For the first time this season, rust tide has been detected in the Peconic Estuary, experts confirmed Tuesday.

Chris Gobler, a marine biologist at Stony Brook University and leader of the Long Island Coastal Conservation and Research Alliance, said the harmful algal bloom has been detected in East Creek, on the north side of Flanders Bay in South Jamesport.

“We positively identified it, though it is at low levels,” he said. “It is definitely in the water and wasn’t there [when we tested] just a week ago.”

In an Aug. 6 release, Mr. Gobler identified areas across the East End affected by the phenomena, noting that, the location and timing of this year’s blooms have “caught scientists by surprise.”

In the past, rust tide had first emerged in the far-western Peconics — last season on Aug. 16 — gradually spreading east. It did not appear in East Hampton waters until Sept. 6 and persisted there through October.

This year rust tide was first detected in East Hampton, spreading to nearby harbors including Sag Harbor and Three Mile Harbor, according to the release.

“The rust tide algae Cochlodinium has been notorious on Long Island since it first appeared in 2004, having been responsible for the deaths of both finfish and shellfish,” Mr. Gobler said.

It is the 11th consecutive year rust tide has been detected in East End waters.

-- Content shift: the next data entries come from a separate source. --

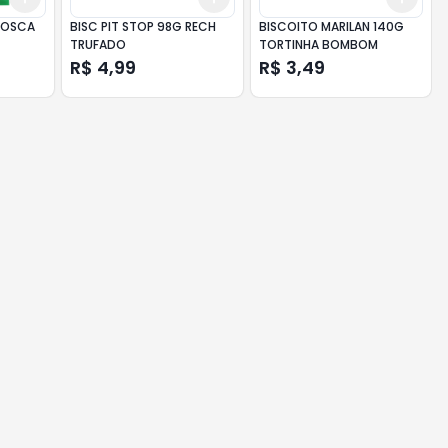
 ROSCA
BISC PIT STOP 98G RECH
BISCOITO MARILAN 140G
TRUFADO
TORTINHA BOMBOM
R$ 4,99
R$ 3,49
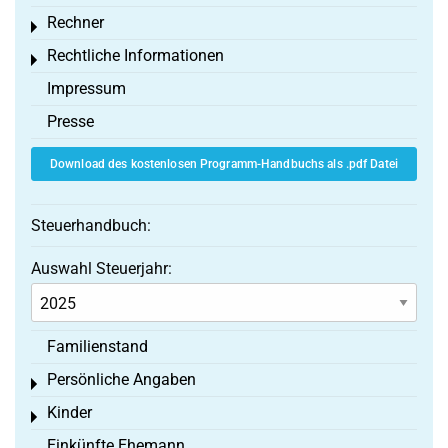
Rechner
Toggle menu
Rechtliche Informationen
Toggle menu
Impressum
Presse
Download des kostenlosen Programm-Handbuchs als .pdf Datei
Steuerhandbuch:
Auswahl Steuerjahr:
Familienstand
Persönliche Angaben
Toggle menu
Kinder
Toggle menu
Einkünfte Ehemann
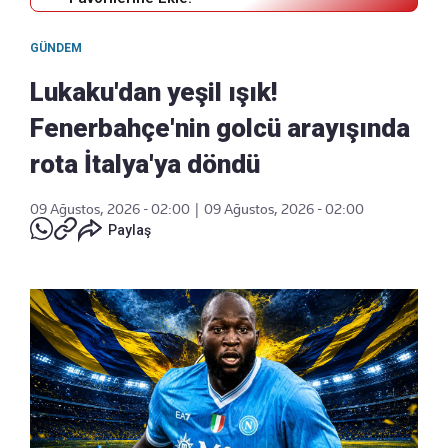
GÜNDEM
Lukaku'dan yeşil ışık!
Fenerbahçe'nin golcü arayışında
rota İtalya'ya döndü
09 Ağustos, 2026 - 02:00
|
09 Ağustos, 2026 - 02:00
Paylaş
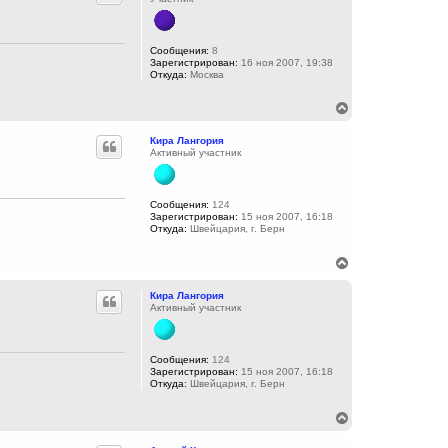
у
т
ь
с
Сообщения:
8
Зарегистрирован:
16 ноя 2007, 19:38
я
Откуда:
Москва
к
н
а
В
ч
е
а
р
Кира Лангория
л
н
Активный участник
у
у
т
ь
с
Сообщения:
124
Зарегистрирован:
15 ноя 2007, 16:18
я
Откуда:
Швейцария, г. Берн
к
н
а
В
ч
е
а
р
Кира Лангория
л
н
Активный участник
у
у
т
ь
с
Сообщения:
124
Зарегистрирован:
15 ноя 2007, 16:18
я
Откуда:
Швейцария, г. Берн
к
н
а
В
ч
е
а
р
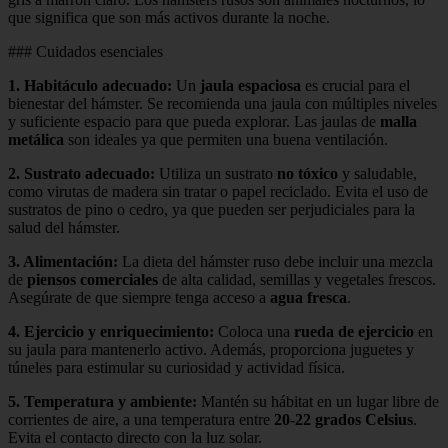
que significa que son más activos durante la noche.
### Cuidados esenciales
1.
Habitáculo adecuado
:
Un
jaula espaciosa
es crucial para el
bienestar del hámster. Se recomienda una jaula con múltiples niveles
y suficiente espacio para que pueda explorar. Las jaulas de
malla
metálica
son ideales ya que permiten una buena ventilación.
2.
Sustrato adecuado
:
Utiliza un sustrato
no tóxico
y saludable,
como virutas de madera sin tratar o papel reciclado. Evita el uso de
sustratos de pino o cedro, ya que pueden ser perjudiciales para la
salud del hámster.
3.
Alimentación
:
La dieta del hámster ruso debe incluir una mezcla
de
piensos comerciales
de alta calidad, semillas y vegetales frescos.
Asegúrate de que siempre tenga acceso a
agua fresca
.
4.
Ejercicio y enriquecimiento
:
Coloca una
rueda de ejercicio
en
su jaula para mantenerlo activo. Además, proporciona juguetes y
túneles para estimular su curiosidad y actividad física.
5.
Temperatura y ambiente
:
Mantén su hábitat en un lugar libre de
corrientes de aire, a una temperatura entre
20-22 grados Celsius
.
Evita el contacto directo con la luz solar.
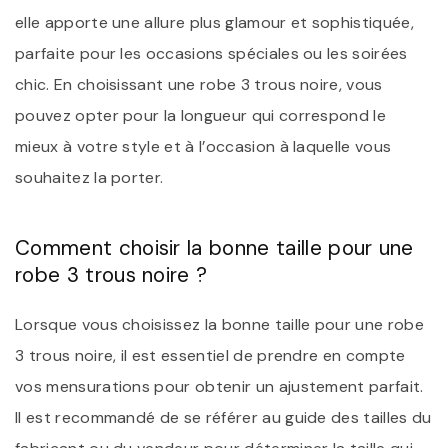
elle apporte une allure plus glamour et sophistiquée,
parfaite pour les occasions spéciales ou les soirées
chic. En choisissant une robe 3 trous noire, vous
pouvez opter pour la longueur qui correspond le
mieux à votre style et à l’occasion à laquelle vous
souhaitez la porter.
Comment choisir la bonne taille pour une
robe 3 trous noire ?
Lorsque vous choisissez la bonne taille pour une robe
3 trous noire, il est essentiel de prendre en compte
vos mensurations pour obtenir un ajustement parfait.
Il est recommandé de se référer au guide des tailles du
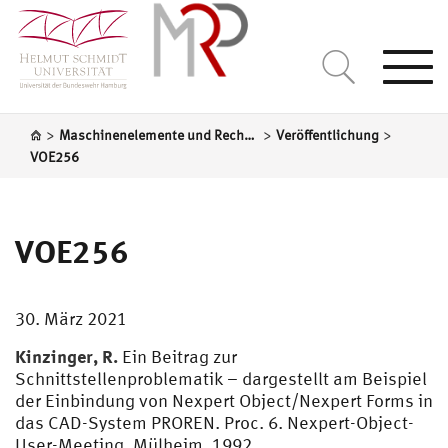
Togg
navi
>
>
>
Maschinenelemente und Rechnergestützte Produktentwicklung
Veröffentlichung
VOE256
VOE256
30. März 2021
Kinzinger, R.
Ein Beitrag zur
Schnittstellenproblematik – dargestellt am Beispiel
der Einbindung von Nexpert Object/Nexpert Forms in
das CAD-System PROREN. Proc. 6. Nexpert-Object-
User-Meeting, Mülheim, 1992.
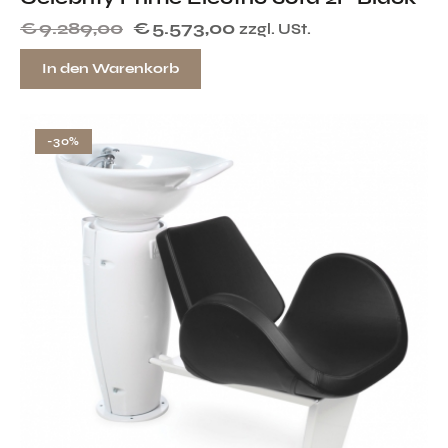
€
9.289,00
€
5.573,00
zzgl. USt.
In den Warenkorb
-30%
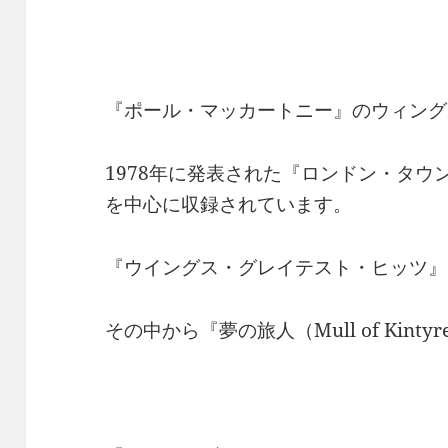
『ポール・マッカートニー』のウィング
1978年に発表された『ロンドン・タ
を中心に収録されています。
『ウイングス・グレイテスト・ヒッツ』
その中から『夢の旅人（Mull of Kin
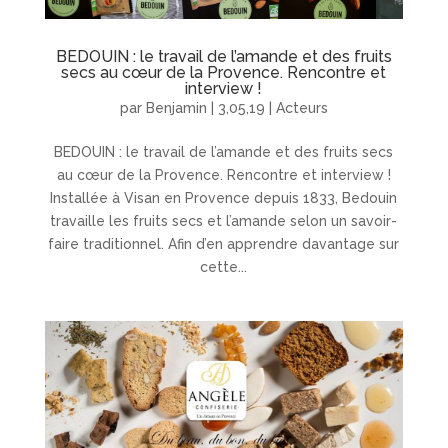
BEDOUIN : le travail de l’amande et des fruits
secs au cœur de la Provence. Rencontre et
interview !
par
Benjamin
|
3,05,19
|
Acteurs
BEDOUIN : le travail de l’amande et des fruits secs
au cœur de la Provence. Rencontre et interview !
Installée à Visan en Provence depuis 1833, Bedouin
travaille les fruits secs et l’amande selon un savoir-
faire traditionnel. Afin d’en apprendre davantage sur
cette...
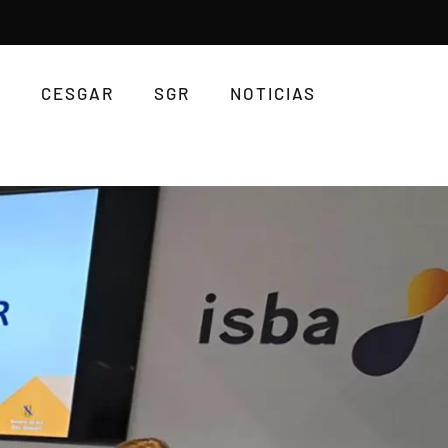
CESGAR
SGR
NOTICIAS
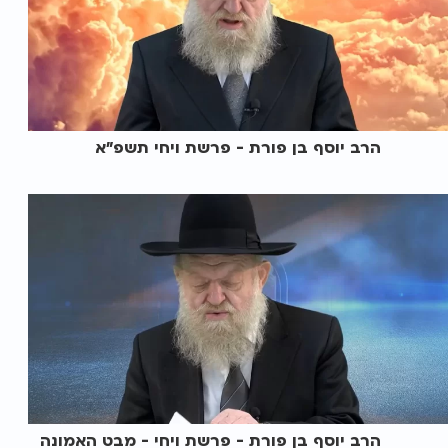
הרב יוסף בן פורת - פרשת ויחי תשפ"א
הרב יוסף בן פורת - פרשת ויחי - מבט האמונה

During a press conference in April, Mr. Gobler said he hoped to examine rust tides in Peconic Bay more closely this season, as 2012 and 2013 brought rust tides that swept through the Peconic Bay and appeared to have ruined promising scallop harvesting areas.

Mr. Gobler said he is investigating whether rust tide has also appeared on the south side of the Peconics, in the area of the Long Neck Royal Canal by Royal Avenue North in Flanders.

Area resident Roy Jager contacted the News-Review seeking help in identifying poor water quality in the area after killifish, which he had been catching to use as bait, started dying in his trap for no apparent reason.

Patches of reddish murky water could be seen within a few hundred feet of his trap.

“It definitely looks like rust tide,” Mr. Gobler said of a photo of canal waters. “Given it has shown up on the other side of the bay it’s highly likely it is.”

Mr. Gobler offered to do water testing in the area. The results will become available at the end of the week.

If rust tide is present, it could explain the sudden fish die-off, he said.